Generally, there needs to be a sufficient number of “push” factors to make the new industry attractive enough to join on its own merit. You don’t want to be applying for a new position just because your current one is failing to deliver.
- Set some new targets
Once you’ve decided on an industry and perhaps even a specific position, it’s time to set some new job targets. What sort of work are you prepared to put in? What kind of work tasks are you looking for in your new position?
You also have a finite amount of time and money with which to accomplish these goals. Hence, planning your career switch and marking up clear goalposts of success (or failure) will help you chart your progress and evaluate it.
- Prepare yourself for the change
We’ll say it upfront: if you’re planning to change industry, be prepared for a smaller salary. After all, it’s likely that you’ll be “starting out” in the new industry, and hence be in a more junior role than what you held in your previous company. Some advise that you ensure that you have sufficient savings – preferably at least 6 months’ worth of your current income – before you make the switch, to cushion the blow.
This is just one of the many changes that may occur upon switching careers. Working hours may change, you’ll have to get used to different working styles or operational processes.

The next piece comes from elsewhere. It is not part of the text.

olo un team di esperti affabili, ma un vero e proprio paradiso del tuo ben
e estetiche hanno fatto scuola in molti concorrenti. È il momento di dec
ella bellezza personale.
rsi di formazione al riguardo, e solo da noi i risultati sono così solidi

Be prepared for the unexpected!
- Upskill and re-tool
Now that you’ve decided where you want to go, it’s time to begin the journey! If you’re switching to the healthcare or food supply sector, for instance, some new knowledge is definitely needed to begin working in these areas. The same goes for infocomm and data positions, which typically require a least a course in the relevant programming language or software.
Remember that good attitude surpasses good aptitude. Don’t get discouraged if the learning curve is steep, and push through as best as you can! At the job interview, the interviewer will be impressed with your can-do spirit and courage in taking up a new challenge.